Some veteran board members quip they can remember the days when their biggest challenge was choosing the color for the carpet at the newest branch.
Welcome to 2013. Today, directors find themselves tackling issues such as mergers, complying with regulations, succession planning, attracting young members, field of membership changes, and balancing budget realities against the need to introduce new technology.
“In the old days, a willingness to serve was about the only criterion for being on a board,” he explained. “But today, credit unions are so much more complex and there’s more focus on board responsibility.”
Winninger added, “If I were a director of a credit union, I would be even more concerned with regulators because I think we’ve seen them act very decisively with respect to corporate. If your credit union runs up against a problem, the day is going to come when they are going to come after directors. I think it’s going to happen.”
Meanwhile, are members tuned in to all the changes? Winninger suggested if things are going well, members don’t think of themselves as owners but as customers. But if things start going south, they start responding as owners and get involved. He acknowledged that most of the credit unions he works with are trying to improve. Over time, as a credit union grows, the board needs to shift its focus and they may require help doing that. Winninger said the board has the two key jobs of setting policies and hiring a CEO who makes those policies happen.

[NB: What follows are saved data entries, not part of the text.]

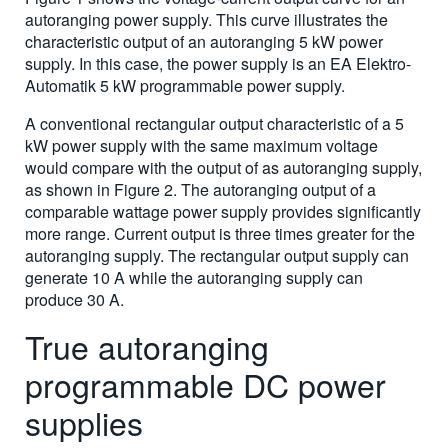
autoranging power supply. This curve illustrates the
characteristic output of an autoranging 5 kW power
supply. In this case, the power supply is an EA Elektro-
Automatik 5 kW programmable power supply.
A conventional rectangular output characteristic of a 5
kW power supply with the same maximum voltage
would compare with the output of as autoranging supply,
as shown in Figure 2. The autoranging output of a
comparable wattage power supply provides significantly
more range. Current output is three times greater for the
autoranging supply. The rectangular output supply can
generate 10 A while the autoranging supply can
produce 30 A.
True autoranging
programmable DC power
supplies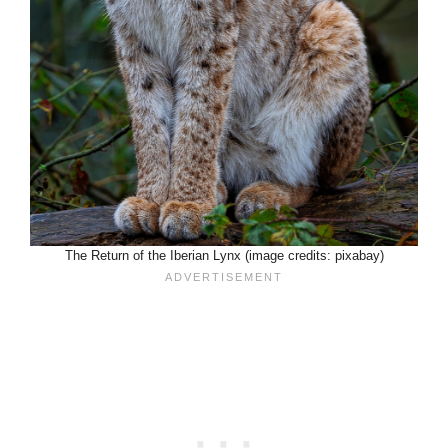
The Return of the Iberian Lynx (image credits: pixabay)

“We’ve heard many stories about hiring and firing decisions that seem capricious. A good governance system assures that the right targets and boundaries are articulated and the CEO is held accountable,” Winninger said. “A CEO should also get credit for the good things that happen.”
Winninger said although some boards have not changed with the times, many others are becoming more sophisticated. Another observation is not many young people are serving as volunteers. Indeed, too many directors, he stated, look like him – a white male with gray hair. The board makeup may continue to look that way unless young people and others are asked to join, he added.
“Under old style governance, the board was concerned with superficial things such as the color of the bricks or approving things after the fact. I guess it was very much what people expected when they signed up for the board,” said Ron Carlson chairman of the $500 million Community Financial Credit Union in Plymouth, Mich., who has been on the board for 30 years.
Today, there’s certainly an attempt by the regulatory agencies to make sure board members have basic fiduciary knowledge.
“Boards have come to realize they’re providing the direction for the credit union. This is where we want to go and it’s the CEO’s job to get us there,” Carlson said.
Next Page: Dealing With Regs
One thing boards struggle with is complying with a constant flood of new regulations, Carlson noticed. He said CFCU, which recently changed from a federal to a state charter, has established a fulltime position to track regulatory issues. If there’s a problem, there’s a potential for someone to say, “Well, the board told me to do it this way," Carlson said. There's also a constant struggle to make a credit union relevant to younger members who want mobile banking, apps and other innovations.
Meanwhile, board members are encouraged to take part in available education opportunities. One of CFCU's vice presidents prepared an online tutorial on fiduciary and regulatory issues that is probably more helpful than other canned packages because on numbers and issues specific to the credit union, Carlson offered.
Regulations and open FOMs are on the minds of the directors at the $1.65 billion Washington State Employees Credit Union in Olympia, according to Ritz Koontz, the cooperative’s chairman. So far, regulations have not been interpreted well, Koontz said, but the credit union and board are still held accountable to do the right thing. The board just voted to have an open FOM prompted by the state’s government employment rosters decline and shrinking agency budgets. The credit union now uses the moniker WSECU. With a large portion of new members coming from the families of state employees, the credit union had already been drifting into an open FOM and as a result, the board wanted managed growth.
“One thing that has not changed is that we want to stay abreast of current issues and feel we are keeping up with the times,” said Koontz, who has been a WSECU member for 40 years and has served on the board for six years.Technology has moved to the fore. For many years, the main way WSECU met its members was most likely at the branch.
"Giving our members the technology they want is one of the more interesting, challenging things we’re looking at," Koontz said.
One indication of just how complex board decisions have become is the topics that boards thought might require 10 minutes of discussion ends up eating 45 minutes of meeting time, Koontz said. Still, she underscores the importance of asking staff to bring issues to the board at the early stages. There are two WSECU retreats a year where the board digs more deeply into credit union concerns, Koontz said. For instance, expanding beyond a FOM that historically focused on state employees, was a big issue, she recalled.
Technology is also one of the main focuses at the $106 million Dane County Credit Union in Madison, Wis. Chairman Joe Guastella has been on the board for 13 years.
“We’re looking at technology trends – mobile banking, bill pay, remote deposit. How can we attract new members? What are they looking for? How much of our resources do we want to allocate,” Guastella said. “We kind of want to wait and see where others are going,”
Guastella emphasized he’s been blessed with what he considers a great board. Members have different backgrounds and listen to each other. Those diverse backgrounds means they may offer ideas the others hadn’t even considered, he said.